# What you are asked to do:
Answer these questions from the mailing-list message on indexing masked arrays:
(a) What dtype is passed to np.ma.masked_all in the example code?
(b) What do the exact results of the example depend on?
(c) What did using a MaskedArray as an index used to raise?

# Exercise passage:
--- START ---

Re: [Numpy-discussion] Indexing a masked array with another masked array leads to unexpected results
On Fri, Nov 4, 2011 at 5:26 AM, Pierre GM
On Nov 03, 2011, at 23:07 , Joe Kington wrote:
I'm not sure if this is exactly a bug, per se, but it's a very confusing consequence of the current design of masked arrays… I would just add a "I think" between the "but" and "it's" before I could agree.
Consider the following example:
import numpy as np
x = np.ma.masked_all(10, dtype=np.float32) print x x[x > 0] = 5 print x
The exact results will vary depending the contents of the empty memory the array was initialized from.
Not a surprise. But isn't mentioned in the doc somewhere that using a masked array as index is a very bad idea ? And that you should always fill it before you use it as an array ? (Actually, using a MaskedArray as index used to raise an IndexError. But I thought it was a bit too harsh, so I dropped it).

--- END ---

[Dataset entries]

--- START ---

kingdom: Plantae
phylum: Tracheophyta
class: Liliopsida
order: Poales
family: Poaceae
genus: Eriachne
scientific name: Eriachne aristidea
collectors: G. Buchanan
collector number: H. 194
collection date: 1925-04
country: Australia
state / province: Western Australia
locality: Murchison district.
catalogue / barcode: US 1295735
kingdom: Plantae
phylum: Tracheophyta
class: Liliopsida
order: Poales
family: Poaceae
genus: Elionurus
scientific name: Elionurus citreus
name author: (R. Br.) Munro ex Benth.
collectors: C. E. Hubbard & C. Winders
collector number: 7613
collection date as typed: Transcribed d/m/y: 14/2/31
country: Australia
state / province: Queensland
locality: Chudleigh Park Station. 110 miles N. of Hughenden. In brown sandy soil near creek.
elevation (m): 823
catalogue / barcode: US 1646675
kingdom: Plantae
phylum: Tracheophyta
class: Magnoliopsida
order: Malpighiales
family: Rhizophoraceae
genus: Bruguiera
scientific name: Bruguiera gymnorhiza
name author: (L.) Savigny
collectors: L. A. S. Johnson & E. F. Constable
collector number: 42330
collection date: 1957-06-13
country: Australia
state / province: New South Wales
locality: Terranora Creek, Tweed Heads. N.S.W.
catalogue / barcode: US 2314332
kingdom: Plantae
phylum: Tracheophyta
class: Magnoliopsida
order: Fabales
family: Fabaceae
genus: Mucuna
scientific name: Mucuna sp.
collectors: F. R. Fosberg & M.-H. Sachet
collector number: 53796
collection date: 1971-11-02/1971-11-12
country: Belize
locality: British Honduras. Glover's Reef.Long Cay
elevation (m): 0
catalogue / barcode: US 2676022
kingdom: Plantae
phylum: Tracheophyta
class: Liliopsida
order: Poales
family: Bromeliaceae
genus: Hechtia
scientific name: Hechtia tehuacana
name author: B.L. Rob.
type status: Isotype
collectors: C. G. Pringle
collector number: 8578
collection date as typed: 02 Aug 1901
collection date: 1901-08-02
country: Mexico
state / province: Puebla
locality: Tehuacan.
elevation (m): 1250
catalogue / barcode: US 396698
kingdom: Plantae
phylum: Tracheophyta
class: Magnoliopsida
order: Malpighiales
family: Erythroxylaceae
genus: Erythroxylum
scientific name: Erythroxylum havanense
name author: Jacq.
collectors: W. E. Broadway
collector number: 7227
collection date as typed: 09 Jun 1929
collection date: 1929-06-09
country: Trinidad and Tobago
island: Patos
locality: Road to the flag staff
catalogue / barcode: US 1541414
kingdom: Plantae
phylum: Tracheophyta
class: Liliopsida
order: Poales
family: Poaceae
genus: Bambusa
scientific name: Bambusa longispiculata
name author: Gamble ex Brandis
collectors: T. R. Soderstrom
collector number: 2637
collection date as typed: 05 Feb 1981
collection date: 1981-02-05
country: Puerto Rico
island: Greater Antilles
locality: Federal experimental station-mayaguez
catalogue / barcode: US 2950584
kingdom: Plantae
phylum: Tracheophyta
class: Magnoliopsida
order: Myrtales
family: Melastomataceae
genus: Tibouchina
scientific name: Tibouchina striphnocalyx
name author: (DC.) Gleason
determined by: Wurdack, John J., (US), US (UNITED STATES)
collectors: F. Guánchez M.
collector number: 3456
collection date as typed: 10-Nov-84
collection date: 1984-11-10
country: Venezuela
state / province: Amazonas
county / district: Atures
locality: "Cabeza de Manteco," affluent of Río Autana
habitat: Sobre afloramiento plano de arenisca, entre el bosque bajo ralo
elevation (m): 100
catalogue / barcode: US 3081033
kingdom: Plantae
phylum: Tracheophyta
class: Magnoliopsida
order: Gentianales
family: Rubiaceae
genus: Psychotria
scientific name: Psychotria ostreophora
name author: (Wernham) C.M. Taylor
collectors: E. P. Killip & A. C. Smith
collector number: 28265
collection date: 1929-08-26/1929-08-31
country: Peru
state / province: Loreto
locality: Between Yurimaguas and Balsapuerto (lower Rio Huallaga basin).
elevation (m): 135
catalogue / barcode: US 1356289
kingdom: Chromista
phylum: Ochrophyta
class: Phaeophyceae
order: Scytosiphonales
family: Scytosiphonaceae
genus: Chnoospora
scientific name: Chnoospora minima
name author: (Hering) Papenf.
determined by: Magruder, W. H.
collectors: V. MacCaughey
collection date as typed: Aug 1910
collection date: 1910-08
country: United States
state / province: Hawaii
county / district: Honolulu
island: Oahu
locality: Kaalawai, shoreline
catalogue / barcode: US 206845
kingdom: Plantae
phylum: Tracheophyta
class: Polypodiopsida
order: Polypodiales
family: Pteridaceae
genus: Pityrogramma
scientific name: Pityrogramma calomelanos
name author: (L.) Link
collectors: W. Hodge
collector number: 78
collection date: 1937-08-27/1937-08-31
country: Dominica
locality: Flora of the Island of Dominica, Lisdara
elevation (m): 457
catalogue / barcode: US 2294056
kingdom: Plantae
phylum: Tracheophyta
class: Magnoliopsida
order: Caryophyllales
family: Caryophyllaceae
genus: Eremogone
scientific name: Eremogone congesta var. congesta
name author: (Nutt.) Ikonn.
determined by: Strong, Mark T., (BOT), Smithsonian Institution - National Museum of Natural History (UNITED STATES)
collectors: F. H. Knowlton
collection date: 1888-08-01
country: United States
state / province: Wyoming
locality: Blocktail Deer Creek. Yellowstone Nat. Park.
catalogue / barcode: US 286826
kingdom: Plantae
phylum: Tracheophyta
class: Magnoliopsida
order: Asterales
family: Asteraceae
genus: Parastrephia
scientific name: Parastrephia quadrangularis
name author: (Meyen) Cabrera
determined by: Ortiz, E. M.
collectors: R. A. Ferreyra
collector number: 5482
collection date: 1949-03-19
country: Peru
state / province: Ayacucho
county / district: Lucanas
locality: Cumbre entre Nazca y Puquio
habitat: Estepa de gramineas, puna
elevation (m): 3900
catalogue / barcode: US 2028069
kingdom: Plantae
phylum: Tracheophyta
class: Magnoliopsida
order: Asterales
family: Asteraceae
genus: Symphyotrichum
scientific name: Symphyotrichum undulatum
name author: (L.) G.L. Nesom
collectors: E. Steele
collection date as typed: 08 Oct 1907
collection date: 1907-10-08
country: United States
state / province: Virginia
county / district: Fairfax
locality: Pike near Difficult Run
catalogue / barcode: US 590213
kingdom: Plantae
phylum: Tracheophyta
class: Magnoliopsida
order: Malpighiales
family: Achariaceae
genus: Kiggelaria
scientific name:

--- END ---

# Written answer:
(a) np.float32
(b) The contents of the empty memory the array was initialized from.
(c) An IndexError.